Hacía mucho que no dedicaba nada a uno de los vicios que más alegrías me ha dado durante muchos años. El Ska. Antes de continuar en breve con el repaso a la historia de este género, os dejo aquí una rareza de la looser más carismática de los últimos tiempos, Amy Winehouse.
Lleva varios años retirada de la prensa y el acoso de los fans en la paradisiaca Jamaica. Allí se ha empapado de todo lo que supone la música autóctona de este país que no es el reggae, no. Es el Ska. El sonido de los Skatalites, Prince Buster, Desmond Dekker y Laurel Aitken. La música más vacilona y positiva que ha pasado por el sistema solar.
Durante todo este tiempo de meditación y relax no solo tomado el sol y degustado todo los placeres que ofrece la tierra de la isla caribeña. También ha estado componiendo el que será su próximo e inminente disco y ha realizado estas versiones que no ha dudado en grabar. Para ello nos ha dejado The Ska Ep (click aquí).
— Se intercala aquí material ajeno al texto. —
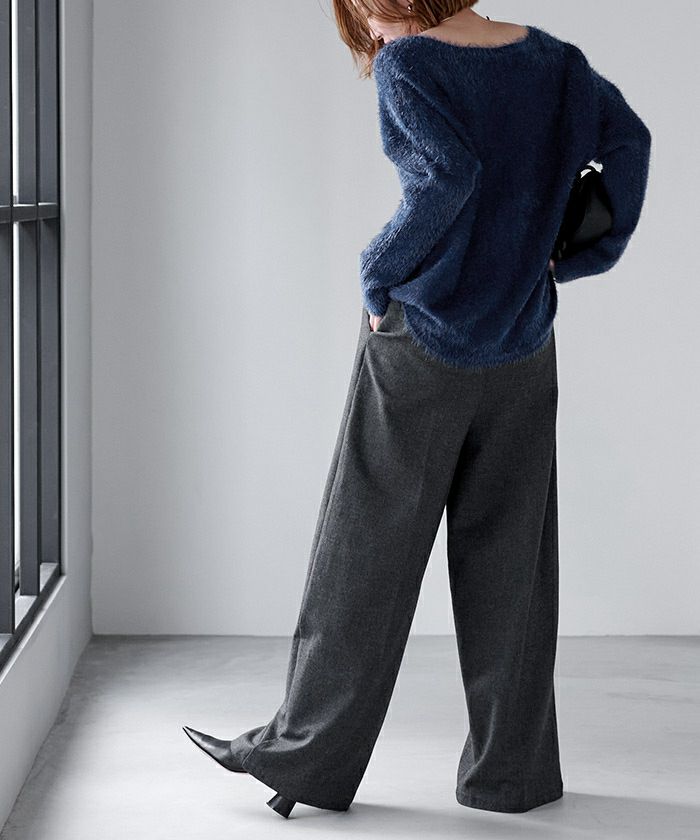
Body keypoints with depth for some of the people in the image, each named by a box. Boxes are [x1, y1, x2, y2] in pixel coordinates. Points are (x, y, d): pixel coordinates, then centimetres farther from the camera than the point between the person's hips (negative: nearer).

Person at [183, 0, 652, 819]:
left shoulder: (408, 66, -12)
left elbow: (449, 175, -24)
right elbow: (628, 138, 8)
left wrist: (379, 274, -13)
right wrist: (581, 257, 8)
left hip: (421, 338, -5)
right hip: (522, 348, 5)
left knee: (366, 550, 3)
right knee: (507, 556, 10)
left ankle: (306, 753, 12)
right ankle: (511, 768, 14)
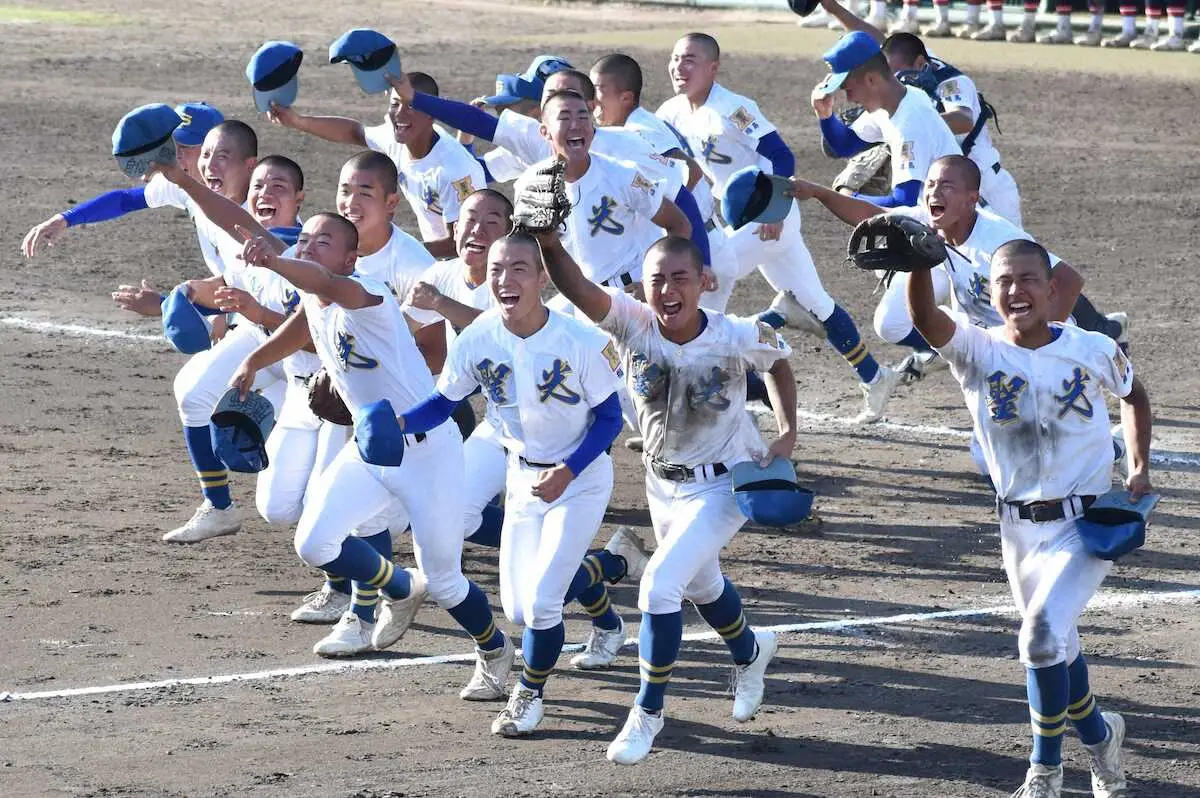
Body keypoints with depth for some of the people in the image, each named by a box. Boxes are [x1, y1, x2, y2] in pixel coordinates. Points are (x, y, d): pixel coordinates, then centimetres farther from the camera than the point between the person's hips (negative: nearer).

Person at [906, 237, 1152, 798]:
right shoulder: (978, 352, -8)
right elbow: (925, 318, -29)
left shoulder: (1093, 350, -6)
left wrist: (1139, 468, 3)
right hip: (1020, 528, 3)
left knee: (1043, 633, -21)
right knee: (1055, 647, 17)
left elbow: (1134, 395, 15)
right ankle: (1099, 735, 45)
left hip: (1087, 525, -3)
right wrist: (919, 261, -48)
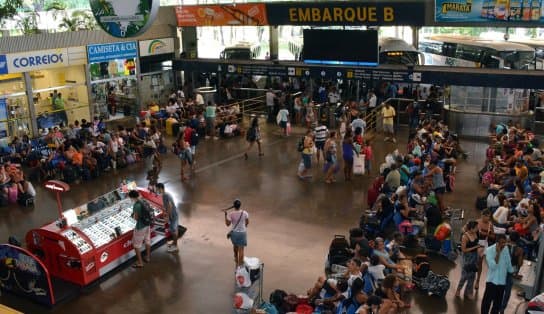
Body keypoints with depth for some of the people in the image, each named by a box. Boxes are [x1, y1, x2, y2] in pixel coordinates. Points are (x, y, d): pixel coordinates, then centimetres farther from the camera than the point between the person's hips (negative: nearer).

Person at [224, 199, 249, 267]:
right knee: (241, 249, 6)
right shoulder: (245, 213, -15)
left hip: (234, 232, 1)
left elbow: (227, 224, -9)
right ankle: (240, 264, 10)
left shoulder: (230, 214, -17)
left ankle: (236, 258, 46)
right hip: (242, 233, -1)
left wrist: (225, 215, -6)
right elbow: (247, 222, -1)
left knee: (235, 246, 26)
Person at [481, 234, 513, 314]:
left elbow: (508, 263, 14)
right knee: (487, 301, 2)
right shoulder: (489, 250, -16)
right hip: (492, 280, -5)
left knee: (498, 303, 15)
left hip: (502, 281, 5)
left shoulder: (506, 249, 0)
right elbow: (492, 266, -24)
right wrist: (498, 253, -26)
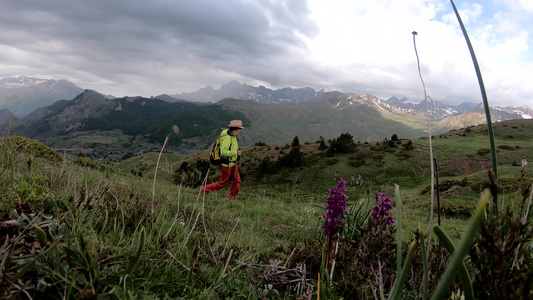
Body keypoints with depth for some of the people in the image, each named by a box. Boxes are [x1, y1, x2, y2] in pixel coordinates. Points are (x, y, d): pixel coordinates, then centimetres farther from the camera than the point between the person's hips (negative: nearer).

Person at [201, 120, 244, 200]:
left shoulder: (233, 136, 8)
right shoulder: (227, 137, -23)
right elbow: (223, 152, -29)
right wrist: (236, 153, -25)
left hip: (233, 164, 9)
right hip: (226, 165, -9)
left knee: (237, 181, 8)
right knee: (222, 183, 3)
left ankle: (231, 199, 22)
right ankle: (205, 189, 19)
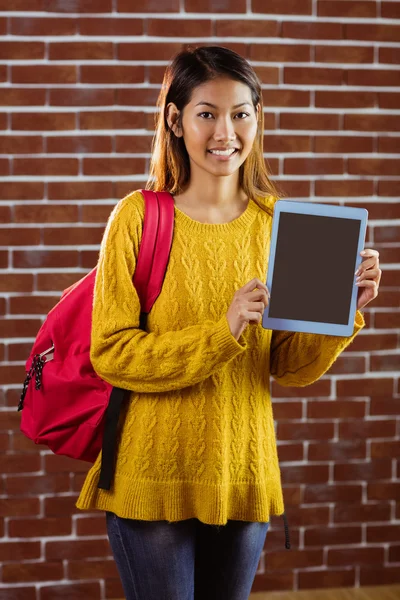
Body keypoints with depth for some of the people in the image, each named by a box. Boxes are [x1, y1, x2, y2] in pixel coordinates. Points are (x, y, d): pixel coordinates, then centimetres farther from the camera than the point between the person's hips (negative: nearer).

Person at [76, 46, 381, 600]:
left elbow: (291, 367, 3)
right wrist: (221, 332, -23)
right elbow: (110, 353, -13)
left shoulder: (276, 222, 2)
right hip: (154, 476, -4)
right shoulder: (140, 216, -10)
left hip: (244, 474, 4)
Cuatro canciones de la mejor tradición kingstoniana, con covers de Toot & The Maytals, The Special, unos tal Andy & Joe que desconozco e incluso el Cupid de Sam Cooke, que se adapta como un guante de látex a los ritmos sincopados de este estilo.
Su banda se desenvuelve extraordinariamente aquí, como si puedieran conseguir lo que les echen encima, y además con ese puntito de feeling que es lo más dificil. La Amy canta algo menos acertada que de costumbre, solo un escalón por debajo, como si en la primera toma ya hubiera quedado satisfecha. Menos da una piedra dicen por ahí.